Q: Is there anything that you would like to highlight?
A: One of the research areas that my lab, the STAR Lab is looking into is ways in which we can develop these technologies that I’ve talked about, whether they be navigation technologies, or control technologies, or payload remote sensing technologies, we need to find ways to test them and verify them in inexpensive ways, but also making sure that we’re retaining the reliability that we need for these space systems to actually work in space. One of the ways that we’re doing that is using drones as a stand-in for spacecraft dynamics and really space delivery methods.
I mentioned before that we were planning on using drones to test payloads for Arctic sat. We’re using drones for lots of different things in our lab. To that end, we’re expanding the STAR Lab now to include some drone test areas. We have one right now near the airport in a large warehouse, where we’ve instrumented it with some of the world’s best motion tracking cameras, thanks to a really fantastic grant from Prairie Can. This is allowing us to evaluate space technologies, remote sensing technologies, but also other drone technologies that are helping society, function better, like using drones to inspect bridges, or monitor construction projects, or to deploy temporary cellular infrastructure. This is a really exciting project, the facility is called the drone zone that we’ve set up and we’re looking to expand it to a larger facility called drone dome in the near future.

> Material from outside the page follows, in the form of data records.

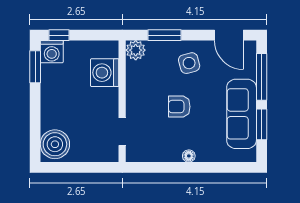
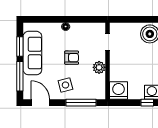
window: (165, 35) -> (81, 103), width x1.44
plant: (136, 50) -> (99, 67), moved
washing machine: (105, 73) -> (118, 90), moved, turned -90

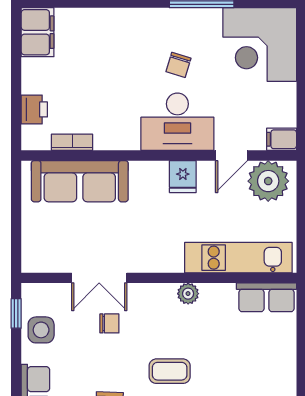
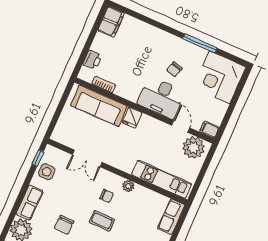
door: (231, 156) -> (181, 127), swing flipped
fridge: (183, 177) -> (132, 118), moved
row of seats: (266, 297) -> (171, 217), moved, turned 90
chair: (109, 323) -> (106, 196), moved

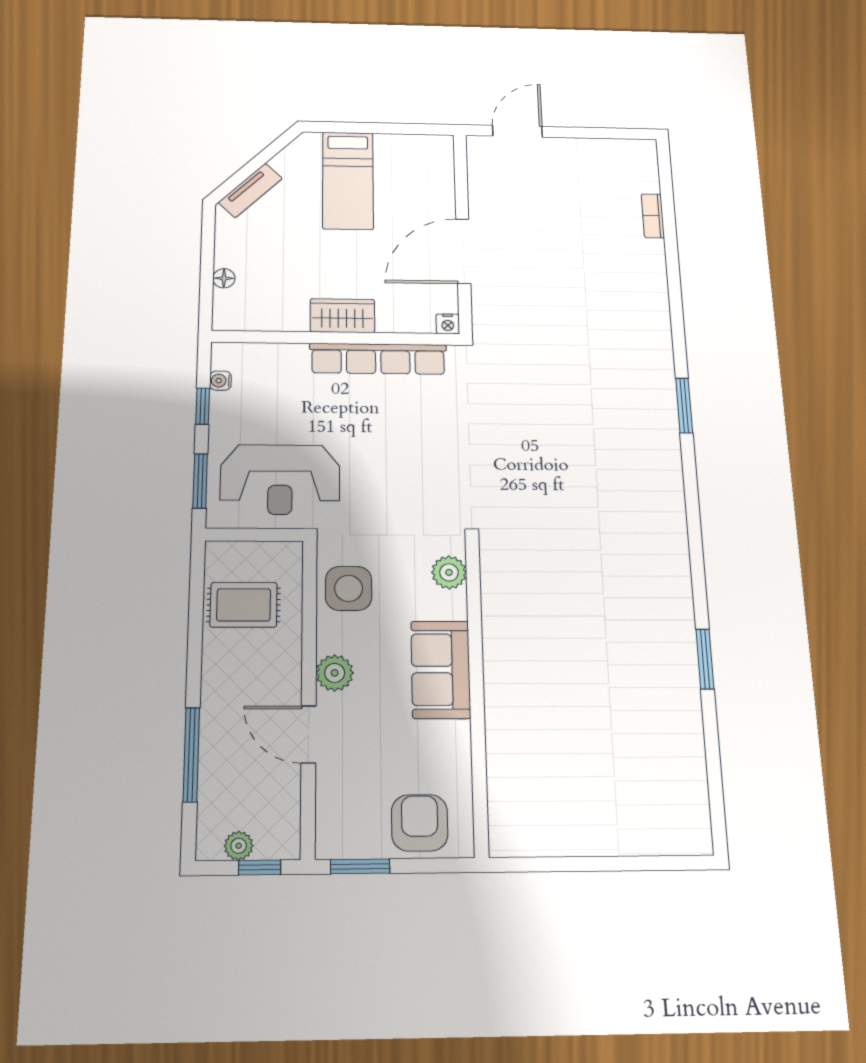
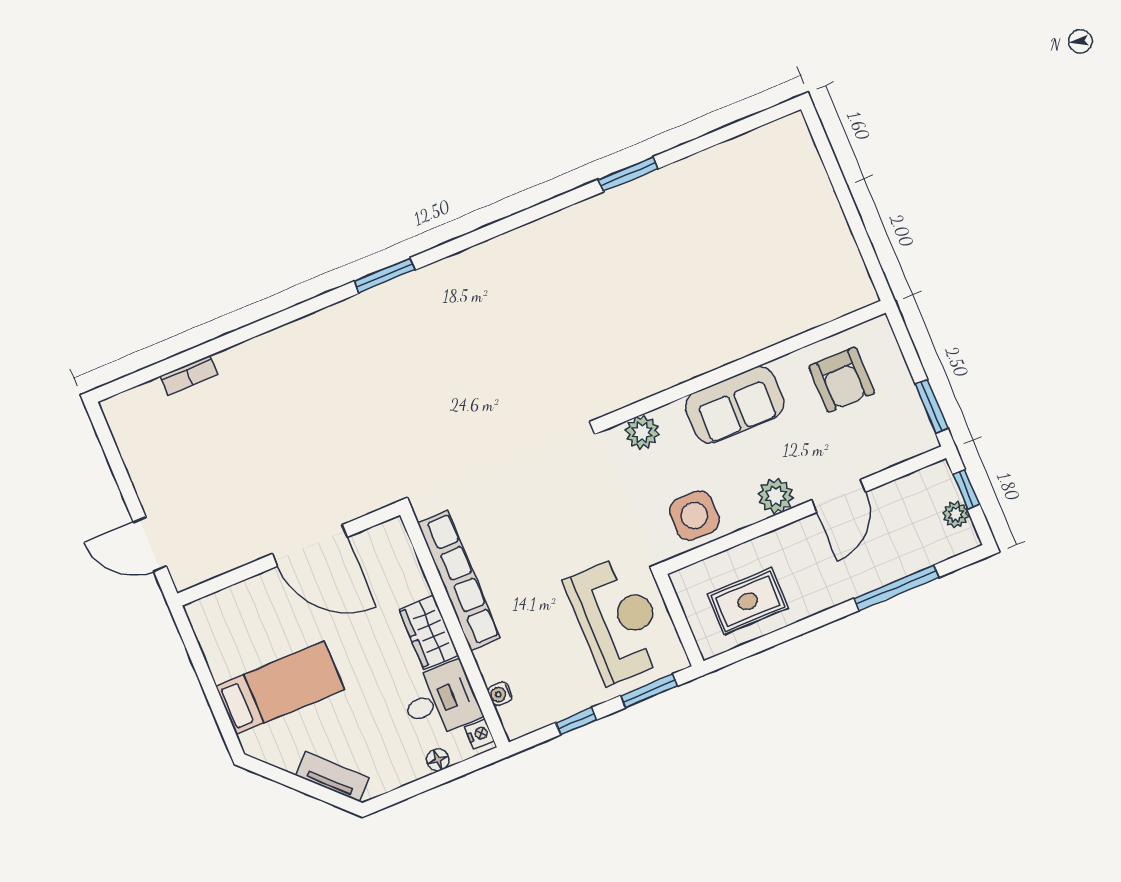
desk: (277, 301) -> (440, 700), added
nightstand: (448, 324) -> (479, 734), moved
water cooler: (220, 381) -> (500, 694), moved, turned 90
rug: (244, 605) -> (748, 601), turned 90
armchair: (420, 823) -> (842, 380), moved, turned -90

this intersection between satellites and drones is, I think is a important one. We’ve already seen the work that’s happening by the jet propulsion laboratory with the ingenuity drone that’s flying around with the Perseverance rover on Mars. My colleagues and I really see this as a huge opportunity to leverage these multi scale observations where you have spacecraft overseeing a larger area drone that maybe we get a more focused look at some other area and then maybe a little rover on the ground that gets an extremely close-up view or maybe a physical sample of something. This drone zone that we have over near the airport and the future drone dome facility that really moving us in that direction.